On 13 September 2025, the Joint Advisory Council on the Ethics of the Magistrate–Lawyer Relationship (France) published an important guidance document on the use of generative artificial intelligence (IAG) in legal practice1. This body, which brings together representatives of the French judiciary and the French legal profession, proposes a shared ethical framework to guide the use of AI tools in the courtroom and in the work of lawyers. The objective is to ensure that the development of these technologies remains compatible with the fundamental principles that govern French judicial decision-making and professional secrecy.
The document acknowledges that generative AI may serve as a useful support tool. It can accelerate legal research, help structure and summarise large case files, and assist in drafting working documents. When used strictly as an instrument of assistance, and under human supervision, IAG can contribute to improving efficiency in legal work.
However, the text also identifies significant risks associated with improper or uncritical use. Generative AI cannot replace the legal reasoning of the judge or the lawyer, who remains solely responsible for the content produced or validated. AI systems may reproduce biases from their training data and may generate inaccurate or fictitious references (“hallucinations”). Using such outputs without verification can lead to errors in legal assessment, which, in the French judicial system, would directly undermine the quality and reliability of the decision.

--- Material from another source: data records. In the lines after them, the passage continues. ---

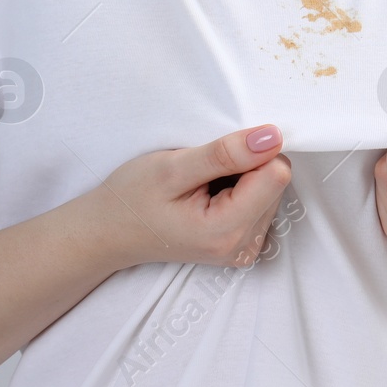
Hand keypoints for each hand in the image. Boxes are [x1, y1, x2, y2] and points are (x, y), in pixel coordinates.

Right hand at [92, 125, 292, 268]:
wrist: (109, 233)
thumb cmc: (132, 199)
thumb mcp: (173, 168)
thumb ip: (225, 154)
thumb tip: (272, 138)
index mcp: (228, 231)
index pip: (276, 173)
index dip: (249, 152)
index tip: (215, 157)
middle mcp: (243, 246)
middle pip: (276, 183)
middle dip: (245, 166)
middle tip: (202, 174)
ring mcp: (244, 249)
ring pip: (270, 190)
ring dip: (240, 178)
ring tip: (200, 187)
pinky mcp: (242, 245)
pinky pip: (260, 203)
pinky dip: (238, 191)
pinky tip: (207, 197)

The document also emphasises the centrality of professional secrecy (secret professionnel) and data sovereignty. No confidential information relating to ongoing cases should be processed through AI tools whose security, hosting and data-governance guarantees are not fully controlled, particularly when such tools are not hosted within the European legal framework. Such use would conflict with core ethical and professional duties applicable in France.
Finally, the guidance insists on the requirement of explicability. The legal professional must always be able to explain and justify the reasoning underlying a position or decision. Generative AI does not “reason” in a legal sense; it produces linguistic output. The responsibility for reasoning and deciding remains exclusively human.
What the French guidance therefore advocates is a measured, supervised and critical use of generative AI: Generative AI assists, but does not decide.
It supports reasoning, but never replaces it.
1 Conseil consultatif conjoint de déontologie de la relation magistrats-avocats, Usage de l’intelligence artificielle générative dans la pratique judiciaire, 13 septembre 2025.